Diskusi Foto di Tembi Rumah Budaya
Hak Cipta Karya Foto

Hak pemegang eksklusif atau pemegang hak cipta adalah hak untuk mengatur hasil penuangan gagasan atau informasi tertentu. Hak cipta juga memungkinkan pemegang hak tersebut untuk membatasi penggandaan tidak sah suatu ciptaan yang memiliki masa berlaku terbatas. Apa saja karya yang berlaku hak ciptanya, bisa mencakup puisi, drama, karya tulis, film, komposisi musik, rekaman suara, lukisan, gambar, patung, foto dan masih banyak lagi.

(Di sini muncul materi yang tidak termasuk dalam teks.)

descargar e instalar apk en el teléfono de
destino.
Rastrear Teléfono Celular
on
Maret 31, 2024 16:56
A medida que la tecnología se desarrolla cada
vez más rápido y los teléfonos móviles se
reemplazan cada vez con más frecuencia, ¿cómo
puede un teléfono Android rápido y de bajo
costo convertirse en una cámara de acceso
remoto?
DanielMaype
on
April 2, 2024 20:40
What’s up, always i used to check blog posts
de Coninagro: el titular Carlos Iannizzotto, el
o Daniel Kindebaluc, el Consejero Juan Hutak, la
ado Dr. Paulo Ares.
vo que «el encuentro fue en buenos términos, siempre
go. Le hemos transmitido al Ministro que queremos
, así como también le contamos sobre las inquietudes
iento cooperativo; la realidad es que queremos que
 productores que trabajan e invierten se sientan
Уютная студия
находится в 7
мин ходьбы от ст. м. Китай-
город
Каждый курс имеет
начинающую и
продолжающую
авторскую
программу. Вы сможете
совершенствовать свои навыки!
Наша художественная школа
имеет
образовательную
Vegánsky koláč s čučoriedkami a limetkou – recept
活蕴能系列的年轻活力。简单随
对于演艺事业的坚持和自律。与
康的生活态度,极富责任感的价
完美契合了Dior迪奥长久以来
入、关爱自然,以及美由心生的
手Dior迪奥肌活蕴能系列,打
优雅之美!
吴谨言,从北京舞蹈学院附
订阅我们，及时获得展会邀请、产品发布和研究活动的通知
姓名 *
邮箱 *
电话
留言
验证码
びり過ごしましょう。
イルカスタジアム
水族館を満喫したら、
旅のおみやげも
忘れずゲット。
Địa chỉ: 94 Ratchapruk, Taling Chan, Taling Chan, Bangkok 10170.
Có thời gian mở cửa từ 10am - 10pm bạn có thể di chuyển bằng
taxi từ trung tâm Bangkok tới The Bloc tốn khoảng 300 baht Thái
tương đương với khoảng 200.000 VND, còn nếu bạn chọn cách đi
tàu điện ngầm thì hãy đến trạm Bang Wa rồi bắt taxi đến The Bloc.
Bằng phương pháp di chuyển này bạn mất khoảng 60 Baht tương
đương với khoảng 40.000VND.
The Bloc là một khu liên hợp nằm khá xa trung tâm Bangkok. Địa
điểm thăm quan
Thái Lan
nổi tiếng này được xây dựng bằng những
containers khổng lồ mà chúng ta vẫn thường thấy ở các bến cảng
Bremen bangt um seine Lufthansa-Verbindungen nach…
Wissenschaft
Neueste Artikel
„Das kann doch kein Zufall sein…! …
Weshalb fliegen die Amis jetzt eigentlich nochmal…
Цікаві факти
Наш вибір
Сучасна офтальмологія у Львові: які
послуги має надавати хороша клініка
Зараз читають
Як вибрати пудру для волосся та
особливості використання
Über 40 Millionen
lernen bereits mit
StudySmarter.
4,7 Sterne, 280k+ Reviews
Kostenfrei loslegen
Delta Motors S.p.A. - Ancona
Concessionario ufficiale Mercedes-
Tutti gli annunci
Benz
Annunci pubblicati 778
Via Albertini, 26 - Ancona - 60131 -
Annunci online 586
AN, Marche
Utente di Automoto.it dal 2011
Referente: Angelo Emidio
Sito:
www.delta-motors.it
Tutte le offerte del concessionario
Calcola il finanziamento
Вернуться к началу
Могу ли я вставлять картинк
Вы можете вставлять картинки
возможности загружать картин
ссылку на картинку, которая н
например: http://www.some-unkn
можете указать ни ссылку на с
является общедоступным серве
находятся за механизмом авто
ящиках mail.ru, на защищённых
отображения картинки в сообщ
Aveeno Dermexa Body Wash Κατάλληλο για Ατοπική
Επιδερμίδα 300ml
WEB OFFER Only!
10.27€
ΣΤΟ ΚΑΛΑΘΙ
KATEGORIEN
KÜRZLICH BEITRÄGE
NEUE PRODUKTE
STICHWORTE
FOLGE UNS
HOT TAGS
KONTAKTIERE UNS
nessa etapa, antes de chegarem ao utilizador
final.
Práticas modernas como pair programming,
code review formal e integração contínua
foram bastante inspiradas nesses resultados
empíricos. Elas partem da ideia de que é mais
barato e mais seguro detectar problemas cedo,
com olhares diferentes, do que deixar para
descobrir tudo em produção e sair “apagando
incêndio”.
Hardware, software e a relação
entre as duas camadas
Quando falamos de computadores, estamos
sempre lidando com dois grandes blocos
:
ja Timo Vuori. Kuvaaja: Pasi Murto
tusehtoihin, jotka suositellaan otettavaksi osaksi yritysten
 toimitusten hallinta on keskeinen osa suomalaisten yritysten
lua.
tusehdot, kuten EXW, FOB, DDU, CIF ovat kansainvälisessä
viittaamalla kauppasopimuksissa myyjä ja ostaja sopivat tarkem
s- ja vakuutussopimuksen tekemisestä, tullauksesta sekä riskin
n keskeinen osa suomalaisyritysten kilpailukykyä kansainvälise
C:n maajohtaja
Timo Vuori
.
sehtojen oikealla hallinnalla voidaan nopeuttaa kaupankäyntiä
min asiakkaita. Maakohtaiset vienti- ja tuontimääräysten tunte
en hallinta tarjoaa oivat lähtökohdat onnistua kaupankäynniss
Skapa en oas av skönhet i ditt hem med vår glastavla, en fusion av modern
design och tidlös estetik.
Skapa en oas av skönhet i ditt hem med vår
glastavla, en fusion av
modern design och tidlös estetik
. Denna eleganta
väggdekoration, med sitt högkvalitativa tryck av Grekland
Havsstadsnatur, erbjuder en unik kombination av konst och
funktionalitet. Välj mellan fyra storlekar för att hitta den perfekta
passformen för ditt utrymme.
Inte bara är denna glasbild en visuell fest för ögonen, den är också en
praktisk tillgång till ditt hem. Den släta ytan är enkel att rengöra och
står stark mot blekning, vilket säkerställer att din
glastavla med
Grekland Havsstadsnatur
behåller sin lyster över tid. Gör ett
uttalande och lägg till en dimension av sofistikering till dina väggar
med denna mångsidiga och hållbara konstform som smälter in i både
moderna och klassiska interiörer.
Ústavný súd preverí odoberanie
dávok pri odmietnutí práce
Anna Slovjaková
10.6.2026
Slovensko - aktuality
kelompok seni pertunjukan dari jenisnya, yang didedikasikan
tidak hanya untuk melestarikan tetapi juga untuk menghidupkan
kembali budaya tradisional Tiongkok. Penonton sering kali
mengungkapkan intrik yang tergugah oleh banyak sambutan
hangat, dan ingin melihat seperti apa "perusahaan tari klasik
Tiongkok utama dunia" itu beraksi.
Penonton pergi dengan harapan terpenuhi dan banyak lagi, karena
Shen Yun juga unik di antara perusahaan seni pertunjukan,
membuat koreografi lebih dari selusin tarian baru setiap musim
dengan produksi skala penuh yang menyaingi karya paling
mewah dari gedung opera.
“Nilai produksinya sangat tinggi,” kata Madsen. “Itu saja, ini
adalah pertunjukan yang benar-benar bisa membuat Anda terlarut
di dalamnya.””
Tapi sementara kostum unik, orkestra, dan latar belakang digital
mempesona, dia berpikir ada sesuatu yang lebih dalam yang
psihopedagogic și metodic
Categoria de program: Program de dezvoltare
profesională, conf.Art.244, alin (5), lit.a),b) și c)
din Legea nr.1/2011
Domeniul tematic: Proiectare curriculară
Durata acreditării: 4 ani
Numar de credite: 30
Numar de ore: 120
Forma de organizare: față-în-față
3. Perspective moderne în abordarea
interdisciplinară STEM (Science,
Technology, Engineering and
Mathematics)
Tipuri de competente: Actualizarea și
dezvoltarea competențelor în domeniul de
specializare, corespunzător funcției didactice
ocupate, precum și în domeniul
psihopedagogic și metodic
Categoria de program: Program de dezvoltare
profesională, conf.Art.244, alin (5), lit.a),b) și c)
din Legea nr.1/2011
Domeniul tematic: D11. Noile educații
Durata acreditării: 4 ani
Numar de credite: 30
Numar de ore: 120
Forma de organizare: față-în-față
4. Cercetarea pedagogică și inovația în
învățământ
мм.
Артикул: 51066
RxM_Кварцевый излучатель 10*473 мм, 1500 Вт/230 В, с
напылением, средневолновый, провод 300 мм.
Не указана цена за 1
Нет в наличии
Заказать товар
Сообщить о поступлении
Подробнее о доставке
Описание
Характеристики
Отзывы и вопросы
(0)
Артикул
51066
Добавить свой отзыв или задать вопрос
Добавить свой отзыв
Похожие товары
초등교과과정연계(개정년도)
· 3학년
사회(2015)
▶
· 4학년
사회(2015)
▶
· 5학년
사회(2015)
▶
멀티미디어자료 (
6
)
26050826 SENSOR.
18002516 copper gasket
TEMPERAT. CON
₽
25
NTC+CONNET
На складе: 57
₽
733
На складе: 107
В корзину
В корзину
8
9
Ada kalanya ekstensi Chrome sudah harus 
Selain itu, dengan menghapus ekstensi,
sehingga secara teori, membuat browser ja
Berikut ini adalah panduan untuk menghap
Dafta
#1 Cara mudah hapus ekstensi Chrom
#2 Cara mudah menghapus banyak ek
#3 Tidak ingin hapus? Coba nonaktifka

Namun umumnya orang-orang hanya mengenal hak cipta karya musik atau lagu. Padahal banyak orang-orang tak bertanggung jawab dengan leluasa menggandakan karya musik.

Kali ini kita akan berbicara tentang hak cipta karya fotogfrafi, sesuai dengan judul diskusi tentang karya cipta atau hak cipta di dunia fotografi oleh fotografer senior Tigor Lubis di Tembi Rumah Budaya bersama komunitas Lensa Manual.net, Senin, (28 Juni 2010) kemarin. Dalam diskusi tersebut dibahas lebih dalam tentang bagaimana pentingnya hak cipta karya foto didunia fotografi. Tigor Lubis dalam menyatakan hak cipta suatu karya foto yang sudah ada sejak dulu sayangnya tidak terlalu diperhatikan oleh para fotografer khususnya di Indonesia. Padahal hak cipta tersebut bisa menjadi penambah penghasilan yang nominalnya bisa sangat besar bila karya tersebut bagus dan ekslusif, ditambah lagi hak cipta tersebut bisa diwariskan pada keluarga.

Bagaimana sih cara mendapatkan hak cipta foto kita, mudah saja, tinggal didaftarkan pada Ditjen HKI (Hak kekayaan intelektual), lembaga pelayanan jasa hukum dibidang hak kekayaan intelektual di Indonesia yang sudah ada sejak jaman penjajahan Belanda. Selanjutnya akan diberitahu tentang apa saja yang menjadi hak dan bagaimana perjanjian hak cipta itu dipergunakan. Dan untuk lebih jelas, penjelasan prosedur dan formulir pendaftaran hak cipta dapat diperoleh di kantor maupun Ditjen HKI. Disitu juga terdapat "Daftar Umum Ciptaan" yang mencatat ciptaan-ciptaan terdaftar yang dikelola oleh Ditjen HKI dan dapat dilihat oleh setiap orang tanpa dikenai biaya.

Lalu keuntunganya, selain sudah jelas karya cipta menjadi legal dan tak bisa diakui oleh pihak manapun, foto yang sudah memiliki hak cipta bisa dijual berkali-kali sesuai dengan perjanjian. Hanya saja kita pemilik foto harus berhati-hati dengan perjanjian hak cipta yang sudah disetujui, karna kalau-kalau melanggar perjanjian dapat di kenakan sanksi tuntutan. Ingat dengan kasus fotografer bawah laut, Michael F.E Sjukrie melawan harian Media Indonesia yang fotonya dimuat tanpa menulis nama fotografer aslinya. Kasus tersebut berlanjut sampai akhirnya Michael memenangkan kasus pelanggaran hak cipta tersebut dengan menggunakan Undang-Undang No. 19 tahun 2002 tentang Hak Cipta.

Nah berkaca pada kasus-kasus seperti ini, pengakuan dan pencurian foto yang kini semakin mudah dilakukan seiring berkembangnya dunia teknologi, Tigor Lubis menyarankan agar para fotografer lebih aware pada karya-karyanya dengan membuat hak cipta. Atau agar lebih mudah dibuat sebuah lembaga yang menaungi hak cipta karya para fotografer, dengan begitu jika ada pelanggaran hak cipta, yang maju bukan perorangan tetapi melalui lembaga.